We see that Claude using the text is unable to extract the correct answer. However we can change the TextLinearizationConfig to duplicate text in merged cells:

[53]:

markdown_table_with_duplication = document.tables[0].get_text(TextLinearizationConfig(table_linearization_format='markdown', table_duplicate_text_in_merged_cells=True))

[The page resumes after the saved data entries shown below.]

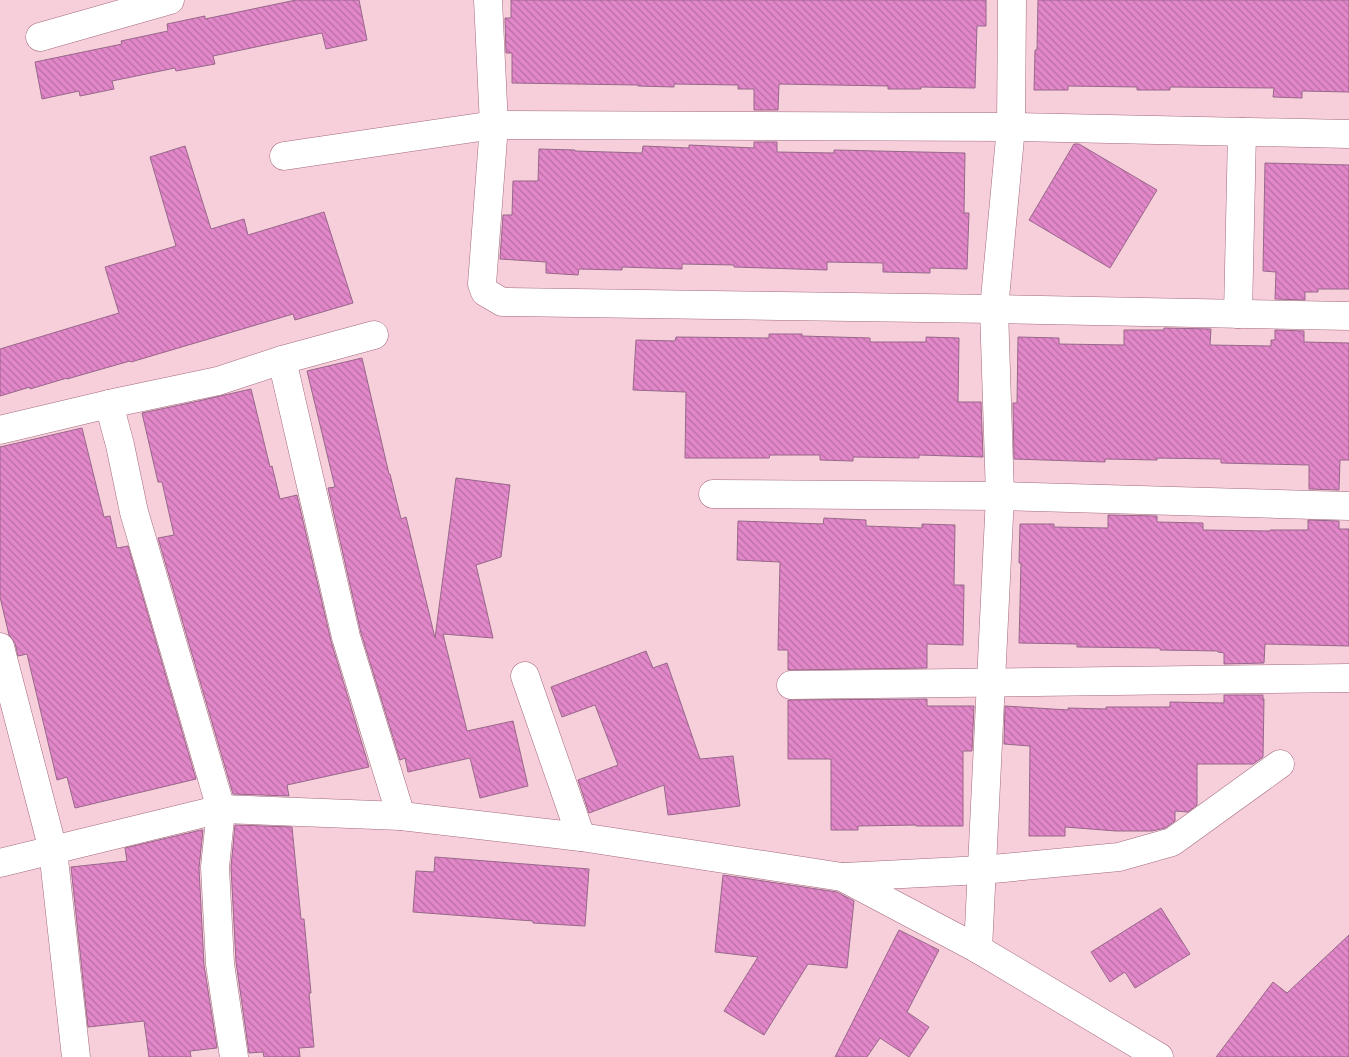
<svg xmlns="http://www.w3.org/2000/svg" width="1349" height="1057" viewBox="0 0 1349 1057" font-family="'Titillium Web',sans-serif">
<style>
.building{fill:url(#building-back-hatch);stroke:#98678a}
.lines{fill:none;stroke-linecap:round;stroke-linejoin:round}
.minor-casing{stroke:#a4697d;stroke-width:29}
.minor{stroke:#fff;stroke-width:28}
</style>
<defs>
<pattern id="building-back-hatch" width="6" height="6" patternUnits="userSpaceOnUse" patternTransform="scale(1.25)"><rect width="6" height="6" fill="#e287c9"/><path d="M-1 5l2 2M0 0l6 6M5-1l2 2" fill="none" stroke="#b86ea3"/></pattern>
</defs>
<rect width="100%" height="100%" fill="#f7cfdb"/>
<g class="building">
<path d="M296,0H359L367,40L326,49L322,33L213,56L215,64L176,71L175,68L112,81L114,89L80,96L79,91L42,99L35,62L122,44L121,41L168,31L167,24L205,16V19Z"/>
<path d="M511,0H986V26H977L975,88L921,87V89H888V86L779,84L778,110H754V89H738V85L674,84V87L638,86V85L512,83V53H506L505,18H511Z"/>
<path d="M1038,0H1349V92L1302,91V98L1273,97L1274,88L1170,87V90H1137V87L1068,86V90H1034L1035,50H1037Z"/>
<path d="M754,142H777V152L834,153V150L965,153L964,213H969L967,269L930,268V273L883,272V263L827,262V270L734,267V265L682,264V269L622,267V270L579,269L578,275L546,273V262L500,259L503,215H512L513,181H538L539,149L575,150V151L642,153L643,146L689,148V145L754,148Z"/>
<path d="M1074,144H1079L1157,190L1110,268L1029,220Z"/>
<path d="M185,146L211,229L244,219L248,235L324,212L353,303L295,320L293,314L131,362L130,361L67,379V378L30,389V387L0,396V349L119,313L105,267L176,246L150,157Z"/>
<path d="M1265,163L1349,165V289H1318V292H1305V300L1275,299L1276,272L1263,271Z"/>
<path d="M1164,328L1211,329L1210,345L1271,346V340H1275V330L1304,331V342L1349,343V460H1340L1339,490L1309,489V465L1221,463V459L1157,458V460L1105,459V462L1014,459L1013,403H1017L1018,337L1059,338V344L1124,345V330H1164Z"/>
<path d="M769,334H802V336L870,338V342H926V337L959,338L958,402H981L983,457L919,455V458L853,457V461L820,460V455H770L769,458H685L686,392L633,390L636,340L675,341L676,337L769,338Z"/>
<path d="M362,358L389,474H390L401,519L406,517L435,638L456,478L510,485L501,557L476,565L493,638L443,634L467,731L513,721L528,786L480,798L470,758L408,772L405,758L400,760L361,633L328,488L335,487L307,371Z"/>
<path d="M251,389L270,467L272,466L280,499L297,495L331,641L369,767L287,785L289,796L233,794L158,538L174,535L162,482H158L142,413L194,402Z"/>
<path d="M82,428L104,517L110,516L117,548L128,546L196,779L75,808L67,777L57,780L27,654L18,656L15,643L9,635L0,597V447Z"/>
<path d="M1108,515L1157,516V522L1203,523V530L1270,531V530H1308V520L1339,521V529H1349V646L1265,644L1264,663L1224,664V653L1218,652V651L1160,650V648L1077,647V644L1019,643L1021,563H1019L1020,524H1054V527L1108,528Z"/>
<path d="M824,518L866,520V526L922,528V524L955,525L954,585H964L963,645L927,644V668L788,670V650H778L780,562L737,560L738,521L823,524Z"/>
<path d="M646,651L653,668L667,663L700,759L733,756L740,806L668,815L664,785L589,813L578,780L618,765L595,705L562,717L551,687Z"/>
<path d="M1224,695H1263V699H1264L1263,757L1253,764H1197V805L1188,812L1175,811V821L1165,828L1152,831H1116L1065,827V836H1029L1030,746L1004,744L1005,706L1068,710V708L1106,709V707H1170V702L1224,703Z"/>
<path d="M927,699V706H974L972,751H963V826H916V825L858,826V830H831V759H788V700Z"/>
<path d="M235,825L292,827L301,919H304L311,993H309L314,1047L299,1048L300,1057H264L263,1052L249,1053L236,962L231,867Z"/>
<path d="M201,830H203L199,868L204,965L217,1048L190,1051L191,1057H149L144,1021L88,1027L71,867L127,861L125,848Z"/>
<path d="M435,857L589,869L585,926L533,923V921L413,912L416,871L434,872Z"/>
<path d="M723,875L837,892L854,901L847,968L808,964L764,1035L724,1011L758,957L715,952Z"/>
<path d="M1161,908L1190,954L1135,988L1125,972L1110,982L1091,952Z"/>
<path d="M899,930L939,950L907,1012L929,1027L909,1057L880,1038L867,1057H835Z"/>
<path d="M1349,935V1057H1216L1273,982L1287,993Z"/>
</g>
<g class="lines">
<defs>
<g id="minor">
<path d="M488,0L494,125L482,284L485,292L502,302L994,309L1349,316"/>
<path d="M40,37L170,0"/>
<path d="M284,156L494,125L1011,127L1349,134"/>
<path d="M1238,314L1242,132"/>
<path d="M282,360L374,335"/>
<path d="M109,404L120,445L134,512L221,809L215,867L220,964L234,1057"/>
<path d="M0,430L109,404L218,381L282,360L346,637L401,816"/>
<path d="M713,494L1000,496L1349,506"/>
<path d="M0,647L53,850L76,1057"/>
<path d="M525,676L581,837"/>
<path d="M791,685L1349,678"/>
<path d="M0,863L221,809L401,816L581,837L842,877L978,949L1159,1057"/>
<path d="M844,877L982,870L1119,857L1172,842L1280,764"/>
<path d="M978,949L1000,496L994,309L1011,127L1012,0"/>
</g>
</defs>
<use href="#minor" class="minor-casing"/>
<use href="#minor" class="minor"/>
</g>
</svg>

Let’s visualize the markdown output:

0	1	2	3	4	5	6	7	8	9	10	11	12
Symbol	Parameter	Conditions	Conditions	Typ	Typ	Typ	Typ	Max(1)	Max(1)	Max(1)	Max(1)	Unit
Symbol	Parameter	Backup SRAM	RTC and LSE	1.2 V	2V	3V	3.4 V	3 y	3 y	3 y	3 y	Unit
Symbol	Parameter	Backup SRAM	RTC and LSE	1.2 V	2V	3V	3.4 V	Tj=25 °C	Tj=85 °C	Tj=105 °C	Tj=125 °C	Unit
IDD (VBAT)	Supply current in VBAT mode	OFF	OFF	0,02	0,02	0,03	0,05	0,5	4,1	10	24	UA
IDD (VBAT)	Supply current in VBAT mode	ON	OFF	1,33	1,45	1,58	1,7	4,4	22	48	87	UA
IDD (VBAT)	Supply current in VBAT mode	OFF	ON	0,46	0,57	0,75	0,87					UA
IDD (VBAT)	Supply current in VBAT mode	ON	ON	1,77	2	2,3	2,5					UA

[54]:

print(get_response_from_claude(markdown_table_with_duplication, question))

 24 UA

Let’s now try something different

[55]:

image = Image.open("../../../tests/fixtures/vbat2.png")
image

[55]:

../_images/notebooks_tabular_data_linearization_continued_19_0.png

[56]:

document = extractor.analyze_document(
    file_source=image,
    features=[TextractFeatures.TABLES],
    save_image=True
)

[57]:

document.tables[0].visualize()

[57]:

../_images/notebooks_tabular_data_linearization_continued_21_0.png

[58]:

markdown_table_2 = document.tables[0].get_text(
    TextLinearizationConfig(
        table_linearization_format='markdown'
    )
)

Symbol	Parameter	Conditions	Typ			Max ¹		Unit
			TA=25°C			TA=85°C	TA=105 °C
			VDD = 1.8 V	VDD 2.4 V	VDD 3.3 V	VDD 3.6 V
’DD_VBAT	Backup domain supply current	Backup SRAM ON, low-speed oscillator and RTC ON	1.29	1.42	1.68	12	19	UA
		Backup SRAM OFF, low-speed oscillator and RTC ON	0.62	0.73	0.96	8	10
		Backup SRAM ON, RTC OFF	0.79	0.81	0.86	9	16
		Backup SRAM OFF, RTC OFF	0.10	0.10	0.10	5	7

[62]:

markdown_table_flattened_headers_2 = document.tables[0].get_text(
    TextLinearizationConfig(
        table_linearization_format='markdown',
        table_flatten_headers=True
    )
)

Symbol	Parameter	Conditions	Typ TA=25°C VDD = 1.8 V	Typ TA=25°C VDD 2.4 V	Typ TA=25°C VDD 3.3 V	Max ¹ TA=85°C VDD 3.6 V	Max ¹ TA=105 °C VDD 3.6 V	Unit
’DD_VBAT	Backup domain supply current	Backup SRAM ON, low-speed oscillator and RTC ON	1.29	1.42	1.68	12	19	UA
		Backup SRAM OFF, low-speed oscillator and RTC ON	0.62	0.73	0.96	8	10
		Backup SRAM ON, RTC OFF	0.79	0.81	0.86	9	16
		Backup SRAM OFF, RTC OFF	0.1	0.1	0.1	5	7

Combining it all together

[91]:

markdown_table_flattened_headers_duplicated_text_2 = document.tables[0].get_text(
    TextLinearizationConfig(
        table_linearization_format='markdown',
        table_flatten_headers=True,
        table_duplicate_text_in_merged_cells=True,
    )
)

Symbol	Parameter	Conditions	Typ TA=25°C VDD = 1.8 V	Typ TA=25°C VDD 2.4 V	Typ TA=25°C VDD 3.3 V	Max ¹ TA=85°C VDD 3.6 V	Max ¹ TA=105 °C VDD 3.6 V	Unit
’DD_VBAT	Backup domain supply current	Backup SRAM ON, low-speed oscillator and RTC ON	1.29	1.42	1.68	12	19	UA
’DD_VBAT	Backup domain supply current	Backup SRAM OFF, low-speed oscillator and RTC ON	0.62	0.73	0.96	8	10	UA
’DD_VBAT	Backup domain supply current	Backup SRAM ON, RTC OFF	0.79	0.81	0.86	9	16	UA
’DD_VBAT	Backup domain supply current	Backup SRAM OFF, RTC OFF	0.1	0.1	0.1	5	7	UA

Conclusion

By leveraging Textract Tables, we can build a better text representation of the tabular data, leading to a better performance in question answering tasks.